• **Assignment**: Copy the passage of the sintering aid patent below word for word, starting with "A sintering aid mixture for" and going on through "one sol-gel precursor.".

SINTERING AID MIXTURE, SOLID-STATE ION CONDUCTOR, AND METHOD FOR PRODUCING SOLID-STATE ION CONDUCTORS

Abstract

A sintering aid mixture for sintering solid-state ion conductors, electrode materials, or the like for solid-state batteries is provided. The mixture includes at least one sol-gel precursor and/or at least one sol-gel direct precursor produced from at least one sol-gel precursor.

Claims

1. A sintering aid mixture comprising a sintering precursor selected from a group consisting of a sol-gel precursor, a sol-gel direct precursor prepared from the sol-gel precursor, and any combinations thereof.

2. The sintering aid mixture of claim 1, wherein the sintering aid mixture is adapted for a use selected from a group consisting of a solid-state ion conductor, an electrode material, and a solid-state battery component.

3. The sintering aid mixture of claim 1, wherein the sol-gel direct precursor is a powder.

4. The sintering aid mixture of claim 3, wherein the sol-gel direct precursor is a stoichiometric mixture of at least two sol-gel precursors.

5. The sintering aid mixture of claim 1, wherein the sintering precursor comprises lithium.

6. The sintering aid mixture of claim 1, wherein the sol-gel precursor is free of inorganic anions and/or non-oxidic anions.

7. The sintering aid mixture of claim 6, wherein the sol-gel precursor comprises a compound selected from a group consisting of an organometallic compound, an alkoxide, an acetate, lithium acetate.

8. The sintering aid mixture of claim 7, wherein the sol-gel precursor further comprises a nitrate.

9. The sintering aid mixture of claim 1, wherein the sintering precursor has a sintering temperature selected from a group consisting of less than 1100° C., less than 1000° C., less than 900° C., less than 850° C., less than 840° C., less than 800° C., and less than 700° C.

10. A solid-state ion conductor made using the sintering aid mixture of claim 1.

11. The solid-state ion conductor of claim 10, further comprising lithium-lanthanum-zirconium oxide and/or lithium-aluminum-titanium phosphate.

12. The solid-state ion conductor of claim 10, wherein the solid-state ion conductor was sintered in the presence of the sintering aid mixture in a proportion between 0.01 wt % and at most 15 wt %.

13. A solid-state ion conductor, comprising lithium-lanthanum-zirconium oxide and/or lithium-aluminum-titanium phosphate sintered at a temperature of less than 1100° C. in the presence of a sintering precursor selected from a group consisting of a sol-gel precursor, a sol-gel direct precursor prepared from a sol-gel precursor, and any combinations thereof.

14. The solid-state ion conductor of claim 13, wherein the presence of the sintering precursor comprises a proportion between 0.01 wt % and at most 15 wt %.

15. The solid-state ion conductor of claim 13, wherein the sol-gel direct precursor has a characteristic selected from a group consisting of: present in powder form; a stoichiometric mixture of at least two sol-gel precursors; comprises lithium; free of inorganic anions; for of non-oxidic anions; is an organometallic compound; is an alkoxide, is an acetate, is lithium acetate; comprises a nitrate; and any combinations thereof.

• **Dataset entries**:
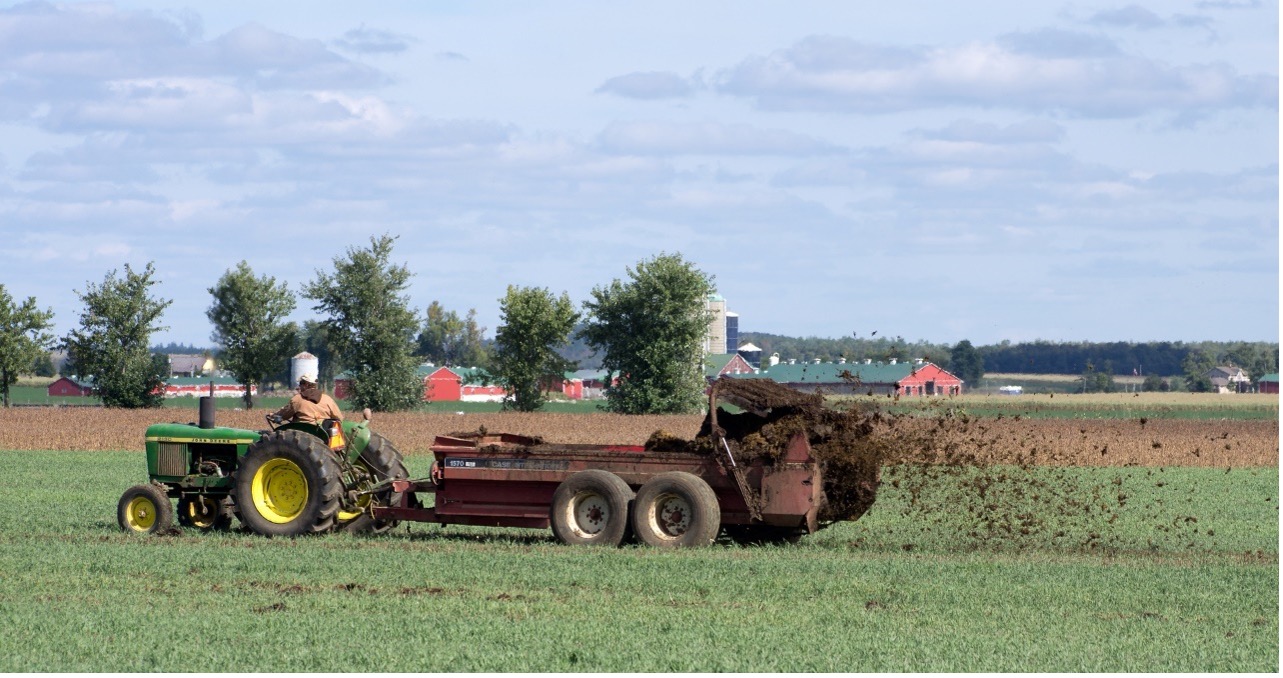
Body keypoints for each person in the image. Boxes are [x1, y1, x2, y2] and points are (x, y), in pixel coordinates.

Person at [269, 372, 342, 425]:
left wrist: (274, 415)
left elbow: (284, 415)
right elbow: (339, 418)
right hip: (323, 434)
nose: (299, 386)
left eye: (301, 383)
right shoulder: (327, 399)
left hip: (302, 433)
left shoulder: (297, 399)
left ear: (306, 384)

• **Output for this task**:
A sintering aid mixture for sintering solid-state ion conductors, electrode materials, or the like for solid-state batteries is provided. The mixture includes at least one sol-gel precursor and/or at least one sol-gel direct precursor produced from at least one sol-gel precursor.